At age 14, Sellaro left the Church. “I’ve always been a searcher. I’ve always looked for a deep relationship with God. I left the Church after confirmation and did not return until my first year of high school. I was looking for a relationship with Jesus, looking for something authentic. If I don’t meet Jesus as a person in my life then it makes no sense for me to be a Christian.”
It was Sellaro’s mother and friend that helped her give the Church another chance. Before Mass started, Sellaro’s best friend approached her with an offer to help in the service. “I (had) planned on staying at the back of the church,” she said.
Instead, Sellaro led the procession by carrying the cross. “In that moment, for the first time in my life, I met Jesus as a person. I looked at the cross through the procession, and I saw the eyes of Jesus and felt the Spirit speak to me saying, ‘It doesn’t matter who you were, all that matters is that you’re here now.’”
She has been in church ever since.
A few years later during the mission trip in Albania, she faced a tough decision.
Sellaro said, “At the time, I had been engaged for three years.

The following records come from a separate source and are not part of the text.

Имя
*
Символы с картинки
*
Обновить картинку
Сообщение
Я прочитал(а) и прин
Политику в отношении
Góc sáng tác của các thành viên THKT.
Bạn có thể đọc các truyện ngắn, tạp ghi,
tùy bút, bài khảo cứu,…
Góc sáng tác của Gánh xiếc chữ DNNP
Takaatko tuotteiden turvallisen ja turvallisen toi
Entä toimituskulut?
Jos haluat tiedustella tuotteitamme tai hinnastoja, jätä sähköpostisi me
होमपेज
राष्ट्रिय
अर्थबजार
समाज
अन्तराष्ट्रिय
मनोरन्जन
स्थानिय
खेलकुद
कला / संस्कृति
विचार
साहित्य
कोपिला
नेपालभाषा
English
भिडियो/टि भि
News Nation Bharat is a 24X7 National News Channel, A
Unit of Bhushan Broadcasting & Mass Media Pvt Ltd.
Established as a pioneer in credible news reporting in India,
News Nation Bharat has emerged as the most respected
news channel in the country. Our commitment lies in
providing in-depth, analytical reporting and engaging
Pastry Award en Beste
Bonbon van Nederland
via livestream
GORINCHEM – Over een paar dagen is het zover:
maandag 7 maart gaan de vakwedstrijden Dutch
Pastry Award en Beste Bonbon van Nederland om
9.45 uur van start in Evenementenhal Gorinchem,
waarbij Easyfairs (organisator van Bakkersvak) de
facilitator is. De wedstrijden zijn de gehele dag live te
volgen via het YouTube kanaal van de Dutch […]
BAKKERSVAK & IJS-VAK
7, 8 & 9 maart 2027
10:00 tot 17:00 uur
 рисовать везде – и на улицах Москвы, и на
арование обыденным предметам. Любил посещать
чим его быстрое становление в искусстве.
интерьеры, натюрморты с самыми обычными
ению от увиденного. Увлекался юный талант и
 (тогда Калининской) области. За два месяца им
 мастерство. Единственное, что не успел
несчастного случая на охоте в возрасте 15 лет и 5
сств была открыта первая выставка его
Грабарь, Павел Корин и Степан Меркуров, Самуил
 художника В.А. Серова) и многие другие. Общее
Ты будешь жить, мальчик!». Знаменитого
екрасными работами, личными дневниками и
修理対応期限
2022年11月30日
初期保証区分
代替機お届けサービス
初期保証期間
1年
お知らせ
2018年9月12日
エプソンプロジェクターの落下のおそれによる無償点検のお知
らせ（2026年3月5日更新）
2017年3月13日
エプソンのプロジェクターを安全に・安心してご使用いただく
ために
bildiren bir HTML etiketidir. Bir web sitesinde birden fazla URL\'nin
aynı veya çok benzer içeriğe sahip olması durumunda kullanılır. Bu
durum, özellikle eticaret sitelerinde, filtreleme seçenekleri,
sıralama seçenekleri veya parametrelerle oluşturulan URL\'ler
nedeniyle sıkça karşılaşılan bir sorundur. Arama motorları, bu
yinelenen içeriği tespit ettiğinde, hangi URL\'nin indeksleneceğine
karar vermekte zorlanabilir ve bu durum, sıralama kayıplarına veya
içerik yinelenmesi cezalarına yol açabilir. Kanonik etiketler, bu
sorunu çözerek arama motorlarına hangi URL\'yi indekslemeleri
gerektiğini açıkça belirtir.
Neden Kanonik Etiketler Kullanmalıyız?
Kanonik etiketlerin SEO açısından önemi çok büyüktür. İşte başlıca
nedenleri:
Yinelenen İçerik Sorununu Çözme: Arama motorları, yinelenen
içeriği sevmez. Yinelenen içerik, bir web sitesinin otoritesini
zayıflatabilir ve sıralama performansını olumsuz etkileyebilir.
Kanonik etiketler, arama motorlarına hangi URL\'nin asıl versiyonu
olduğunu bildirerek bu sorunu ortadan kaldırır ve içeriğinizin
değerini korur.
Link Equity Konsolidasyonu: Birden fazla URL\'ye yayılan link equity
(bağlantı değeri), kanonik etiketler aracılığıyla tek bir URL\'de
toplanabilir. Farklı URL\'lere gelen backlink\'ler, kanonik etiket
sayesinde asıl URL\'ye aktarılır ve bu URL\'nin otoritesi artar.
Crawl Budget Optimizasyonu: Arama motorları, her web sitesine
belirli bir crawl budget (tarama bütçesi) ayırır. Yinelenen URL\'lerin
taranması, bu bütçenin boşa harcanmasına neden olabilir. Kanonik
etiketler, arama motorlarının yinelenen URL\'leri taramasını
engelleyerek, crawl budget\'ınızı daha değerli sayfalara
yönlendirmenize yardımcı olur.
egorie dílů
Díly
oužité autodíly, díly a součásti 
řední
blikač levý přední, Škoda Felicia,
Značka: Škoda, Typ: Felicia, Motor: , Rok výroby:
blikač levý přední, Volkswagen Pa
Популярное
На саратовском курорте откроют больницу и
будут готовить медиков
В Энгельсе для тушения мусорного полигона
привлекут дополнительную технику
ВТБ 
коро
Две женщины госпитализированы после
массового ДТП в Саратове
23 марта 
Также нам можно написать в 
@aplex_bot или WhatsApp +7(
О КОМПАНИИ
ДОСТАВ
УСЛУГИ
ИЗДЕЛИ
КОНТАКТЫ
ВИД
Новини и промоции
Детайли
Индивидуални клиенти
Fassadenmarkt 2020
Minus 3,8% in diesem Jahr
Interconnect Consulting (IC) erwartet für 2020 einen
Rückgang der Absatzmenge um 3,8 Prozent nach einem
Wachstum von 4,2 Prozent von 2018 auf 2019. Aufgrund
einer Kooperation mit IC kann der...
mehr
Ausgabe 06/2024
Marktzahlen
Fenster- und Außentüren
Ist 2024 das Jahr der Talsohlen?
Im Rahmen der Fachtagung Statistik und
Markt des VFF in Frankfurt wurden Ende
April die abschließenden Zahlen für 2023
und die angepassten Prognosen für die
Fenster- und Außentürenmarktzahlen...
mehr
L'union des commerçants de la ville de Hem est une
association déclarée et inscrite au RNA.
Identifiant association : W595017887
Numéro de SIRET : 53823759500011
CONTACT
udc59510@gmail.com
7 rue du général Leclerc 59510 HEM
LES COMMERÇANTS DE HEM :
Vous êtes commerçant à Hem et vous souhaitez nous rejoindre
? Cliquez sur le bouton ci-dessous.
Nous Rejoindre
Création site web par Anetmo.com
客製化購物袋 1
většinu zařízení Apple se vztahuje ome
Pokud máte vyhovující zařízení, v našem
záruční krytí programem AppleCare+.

It is not that I didn’t want a family, but I knew a family would take effort and attention that my heart was longing to give everybody. Ultimately, I found the ASC as the fulfillment of my interior desires.”
Before arriving in the U.S., Sellaro worked in a tuberculosis clinic in the Philippines for six months.
Now at Newman, she said the story of the university’s creation and evolution she studied while in Italy is becoming her reality. “When I was asked to finish my education at Newman, I felt honored,” said Sellaro.
She describes her experience so far as fascinating. “I’ve found a campus that takes care of me with wonderful instructors. I’m very excited to be here,” she said.
Her goals for the upcoming years are to get involved and give back to the campus. She’s pursuing nursing because nurses are pivotal for the health of communities in impoverished countries where hospitals aren’t always accessible.
As for where she will end up, she is not sure. “My goal when I was young was to work in a mission. I’m not sure what life will bring me because God has been very creative with life so far,” said Sellaro.
She is looking forward to taking her temporary vows next year and emphasized, “I’m very joyful about this choice I’ve made. I encourage everybody who’s compassionate and courageous and wants to change the world to consider joining the religious life.”